Do grupo, sempre achei que as grandes figuras plásticas eram o Cruzeiro Seixas e o Cesariny. O Mário Henrique Leiria é multifacetado.

Muito também na escrita.
Sim, e na intervenção. O Cruzeiro Seixas é o grande artista de sempre que mais obra produziu. Pelo que conheço é o mais prolífico e também na qualidade, sempre surpreendente, com um alfabeto extensíssimo. Como artista global, pelo pensamento, pela poesia, pelas reflexões e pintura, o Mário Cesariny é o mais importante do grupo, apesar de a obra não ser extensa, mas é muito inovadora e consequente. Transcende gerações. O próprio ativismo dele perante os direitos das minorias. Tudo isso é de alguém que está muito à frente.

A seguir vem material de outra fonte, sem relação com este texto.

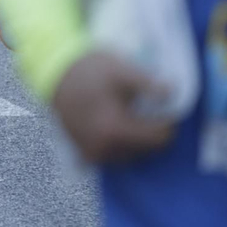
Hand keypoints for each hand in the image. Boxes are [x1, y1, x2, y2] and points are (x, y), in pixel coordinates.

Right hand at [51, 51, 176, 165]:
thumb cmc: (88, 69)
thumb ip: (149, 85)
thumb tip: (173, 95)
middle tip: (144, 109)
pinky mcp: (83, 153)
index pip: (159, 138)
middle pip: (146, 149)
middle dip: (149, 131)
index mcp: (115, 129)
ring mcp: (92, 153)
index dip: (165, 121)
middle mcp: (103, 147)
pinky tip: (113, 126)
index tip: (160, 106)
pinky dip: (118, 146)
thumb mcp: (121, 70)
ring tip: (128, 116)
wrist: (53, 72)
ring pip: (129, 155)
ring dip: (134, 140)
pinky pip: (112, 156)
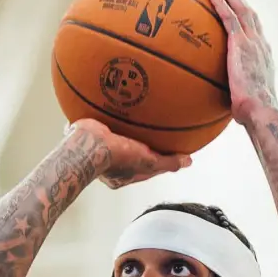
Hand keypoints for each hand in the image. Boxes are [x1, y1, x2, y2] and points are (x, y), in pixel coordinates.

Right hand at [68, 118, 191, 188]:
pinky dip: (113, 113)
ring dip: (127, 127)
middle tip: (154, 128)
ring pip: (118, 136)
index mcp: (123, 174)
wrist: (89, 144)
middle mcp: (111, 162)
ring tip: (138, 112)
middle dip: (143, 142)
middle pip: (132, 152)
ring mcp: (101, 147)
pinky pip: (106, 120)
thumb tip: (188, 162)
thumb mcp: (149, 163)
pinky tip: (121, 102)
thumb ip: (168, 163)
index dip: (159, 158)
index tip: (170, 147)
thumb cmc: (117, 158)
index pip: (147, 167)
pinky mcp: (93, 131)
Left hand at [207, 0, 276, 125]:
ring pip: (241, 9)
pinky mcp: (241, 43)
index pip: (255, 34)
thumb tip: (221, 105)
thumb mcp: (243, 102)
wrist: (260, 111)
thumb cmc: (252, 115)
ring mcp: (252, 42)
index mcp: (263, 57)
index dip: (247, 20)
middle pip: (250, 14)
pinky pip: (228, 16)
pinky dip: (220, 1)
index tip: (239, 11)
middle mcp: (261, 45)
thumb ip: (234, 95)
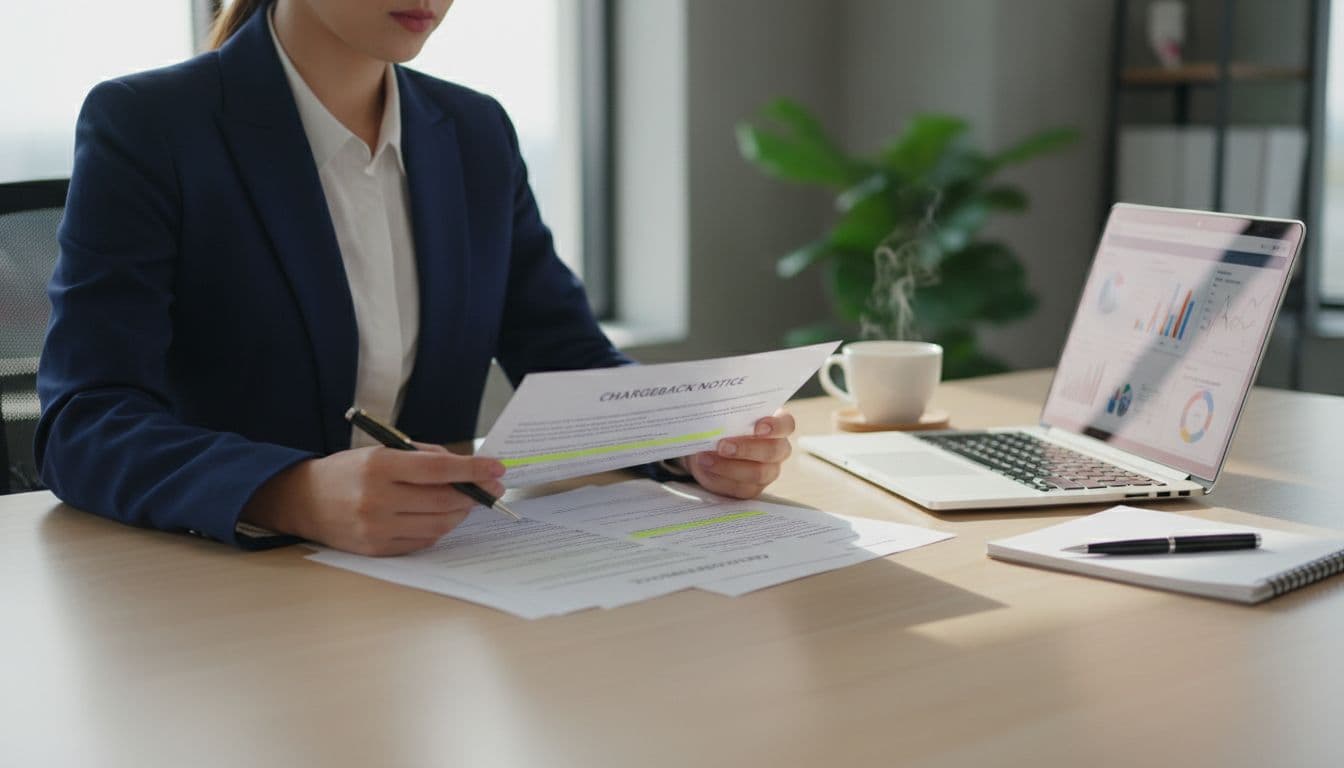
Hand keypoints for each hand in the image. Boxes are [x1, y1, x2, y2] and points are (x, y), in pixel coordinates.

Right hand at [242, 443, 505, 555]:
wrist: (303, 501)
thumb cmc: (348, 471)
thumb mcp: (381, 450)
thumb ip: (423, 457)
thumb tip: (467, 469)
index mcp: (379, 467)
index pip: (437, 469)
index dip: (472, 469)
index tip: (497, 468)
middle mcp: (377, 500)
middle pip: (443, 501)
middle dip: (474, 494)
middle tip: (490, 487)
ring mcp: (376, 529)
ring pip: (438, 525)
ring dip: (460, 513)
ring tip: (467, 501)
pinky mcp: (376, 550)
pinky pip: (422, 542)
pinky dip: (438, 529)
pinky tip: (440, 516)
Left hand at [684, 410, 794, 498]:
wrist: (708, 447)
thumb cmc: (724, 425)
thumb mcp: (726, 415)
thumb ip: (729, 415)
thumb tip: (716, 414)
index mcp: (777, 426)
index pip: (786, 425)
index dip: (776, 426)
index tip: (759, 427)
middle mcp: (777, 449)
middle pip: (773, 451)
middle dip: (747, 449)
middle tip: (722, 445)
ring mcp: (768, 471)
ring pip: (758, 473)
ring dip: (729, 466)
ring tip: (705, 458)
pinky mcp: (752, 488)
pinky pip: (741, 487)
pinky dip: (720, 477)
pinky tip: (705, 466)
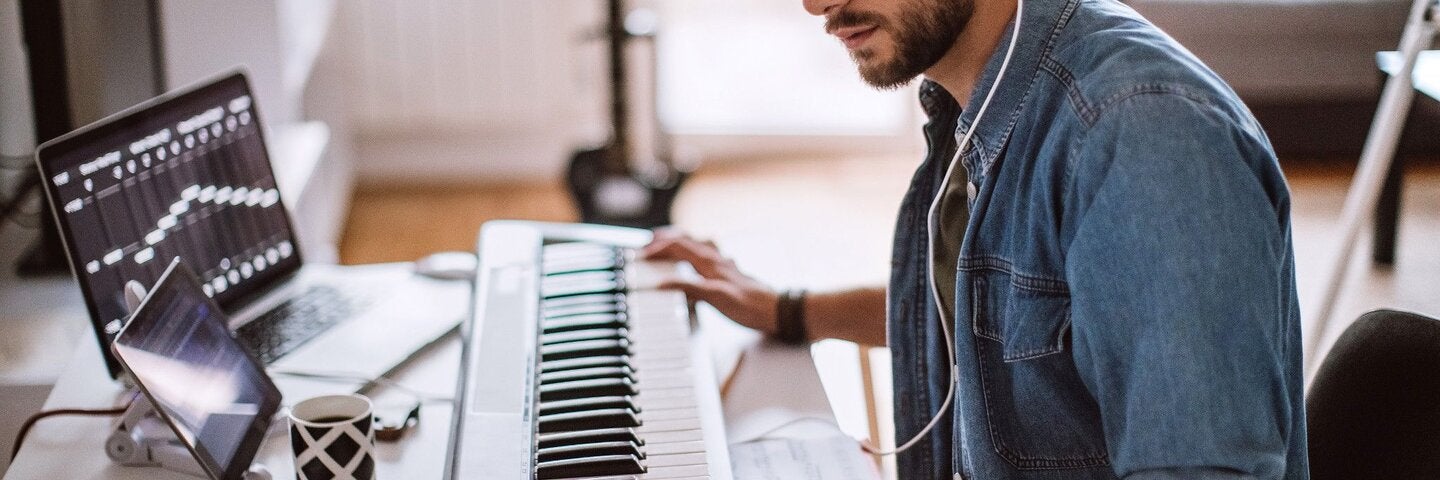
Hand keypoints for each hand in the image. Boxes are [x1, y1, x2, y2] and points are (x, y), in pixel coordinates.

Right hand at [640, 229, 779, 334]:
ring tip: (669, 243)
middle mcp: (717, 260)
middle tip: (648, 243)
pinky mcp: (732, 275)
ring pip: (699, 247)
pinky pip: (710, 257)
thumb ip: (689, 288)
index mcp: (710, 263)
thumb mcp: (716, 298)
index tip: (640, 254)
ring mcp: (725, 267)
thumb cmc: (750, 306)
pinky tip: (702, 261)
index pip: (678, 247)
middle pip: (687, 242)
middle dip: (666, 241)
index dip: (657, 249)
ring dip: (681, 243)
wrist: (778, 311)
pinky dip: (698, 254)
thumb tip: (663, 282)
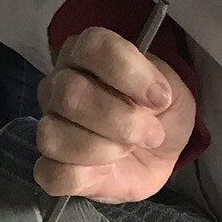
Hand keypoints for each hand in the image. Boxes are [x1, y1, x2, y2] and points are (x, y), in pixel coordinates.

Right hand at [35, 27, 197, 201]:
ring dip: (103, 148)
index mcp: (84, 53)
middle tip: (152, 133)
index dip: (128, 72)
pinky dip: (83, 175)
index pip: (92, 47)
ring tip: (128, 149)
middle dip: (121, 119)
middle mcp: (58, 85)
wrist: (160, 153)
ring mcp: (49, 126)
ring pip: (53, 134)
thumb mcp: (173, 89)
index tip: (160, 98)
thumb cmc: (160, 112)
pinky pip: (51, 174)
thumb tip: (148, 98)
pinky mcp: (50, 168)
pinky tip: (105, 170)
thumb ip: (160, 83)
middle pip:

E João também sai do país. Não sabemos ao certo como seria a vida e repercussão da obra se tivesse ficado.
O João tendo mais uma certa ortodoxia de artista plástico acaba por romper com as fronteiras quando trabalha a pintura, desenho e escultura. Essa polivalência discursiva traz-lhe um apport tremendo. E depois é a continuidade da obra. E a quantidade disponível. Tem um alfabeto que se vai desmultiplicando. Diria que tem uma relevância no grupo ao nível de Cesariny e Cruzeiro Seixas. O João tem o notável trabalho da autobiografia e a componente plástica. E teve a visão de deixar isto, quis fazer um testamento, preocupou-se com o que acontecerá à sua obra depois de morrer. Queremos executar as tais centenas de esculturas em 3D, e temos o conceito de fazermos instalações ao ar livre. Esperemos que ainda possa assistir. E, claro, em outubro inauguramos a exposição em diálogo com a obra da Isabel Meyrelles.

"Ah, o Carlos contou-lhe a história da Meyrelles? Que tivemos um affair por uma noite.[ri-se] Oh, meu Deus. Fico tão contente que ela também ainda ande por cá. Mas ela não admite que foi ela que espalhou pelos surrealistas que eu era impotente! Nunca tive filhos mas não por causa disso. A minha última mulher não podia ter filhos, quando nos casámos já tinha 51 anos. O irmão disse-me que ela tinha 35 anos e de facto não parecia ter mais de 30, estava ótima, não tinha uma ruga na cara. Incrível."